Google helped shut down a spreading computer worm this week by denying the malicious software’s use of its search engine, but the Santy.A worm still marks a troubling trend toward attack via Web sites and search technology, security experts warned.
Santy.A started spreading Tuesday and attempted to exploit a vulnerability in the phpBB bulletin board program, which is used by many Internet sites. The worm spread without any user interaction and was using Google’s search engine to find vulnerable sites.
Reports on the scope of the outbreak were varied, but some estimates indicated nearly 40,000 sites had been compromised. While Google won praise for responding to the worm and shutting down Santy’s use of the popular search engine, experts cautioned that search engines have become both an appealing tool and a target for virus authors and other Internet ill doers.

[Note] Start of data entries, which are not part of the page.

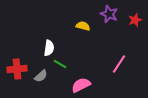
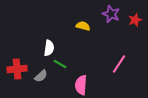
purple star: moved 2 px right
pink semicircle: rotated 60 degrees counterclockwise
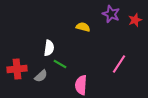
yellow semicircle: moved 1 px down
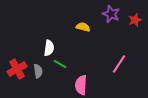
red cross: rotated 24 degrees counterclockwise
gray semicircle: moved 3 px left, 5 px up; rotated 56 degrees counterclockwise
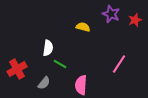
white semicircle: moved 1 px left
gray semicircle: moved 6 px right, 12 px down; rotated 48 degrees clockwise
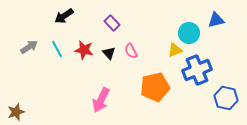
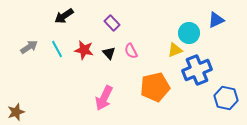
blue triangle: rotated 12 degrees counterclockwise
pink arrow: moved 3 px right, 2 px up
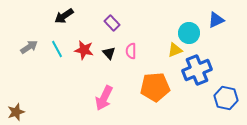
pink semicircle: rotated 28 degrees clockwise
orange pentagon: rotated 8 degrees clockwise
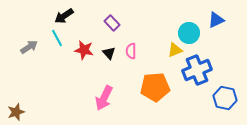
cyan line: moved 11 px up
blue hexagon: moved 1 px left
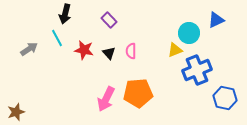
black arrow: moved 1 px right, 2 px up; rotated 42 degrees counterclockwise
purple rectangle: moved 3 px left, 3 px up
gray arrow: moved 2 px down
orange pentagon: moved 17 px left, 6 px down
pink arrow: moved 2 px right, 1 px down
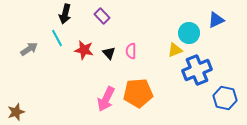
purple rectangle: moved 7 px left, 4 px up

“There’s a multitude of ways a search engine has valuable information that can be used by attackers,” iDefense director of malicious code intelligence Ken Dunham told TechNewsWorld. “The other thing we have to realize is search engines are starting to be used against us as of 2004.”
Security firms signaled Santy.A was spreading rapidly on the Internet earlier in the week, indicating that the worm appeared to be leveraging a phpBB vulnerability reported November 29.

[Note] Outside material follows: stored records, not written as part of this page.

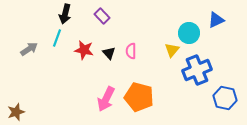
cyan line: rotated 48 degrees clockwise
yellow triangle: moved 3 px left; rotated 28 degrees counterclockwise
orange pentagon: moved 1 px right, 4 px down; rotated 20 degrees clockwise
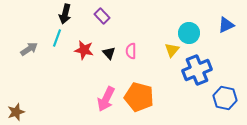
blue triangle: moved 10 px right, 5 px down
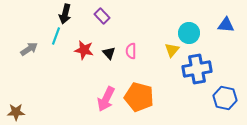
blue triangle: rotated 30 degrees clockwise
cyan line: moved 1 px left, 2 px up
blue cross: moved 1 px up; rotated 12 degrees clockwise
brown star: rotated 18 degrees clockwise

Dunham called the exploitation an unsettling reminder of how fast vulnerabilities are now exploited, adding that source code for the worm was available online and attackers were likely to use Google and other search engines for similar attacks going forward.
“The lifecycle for emerging threats is continually shrinking,” Dunham said. “Exploitation of new vulnerabilities is down to days and weeks, instead of months and years.”
Dunham said the Santy.A worm — which defaced compromised Web sites with a message: “This site is defaced!!! NeverEver NoSanity” — marked a trend toward search engines assisting in attacks.
“This year, we saw search engines were starting to be used by attackers to spread malicious code,” Dunham said. “They harvest e-mail addresses as well as find computers or servers that may use a certain component of software that may be vulnerable.”
Richard Stiennon, Webroot vice president of threat research, told TechNewsWorld that the increasing number of desktop search tools — now coming out from Google, Yahoo, MSN and others — may also be leveraged by attackers.
Commenting on a separate security issue in Google’s beta desktop search that was addressed earlier this week, Stiennon said he would not be surprised to see hackers try to secretly download search tools in attacking computer users.
Dunham said Google had done a good job responding to the Santy.A outbreak and by blocking the worm’s ability to search for new victims, stifled its spread.
“Google played a significant role in helping to shut down the significant spread of the worm on the Internet,” Dunham said.
Echoing other security experts and advisories that urged up-to-date patching, Dunham said Internet site and server owners must also be cautious about disclosing information about the technology behind their sites.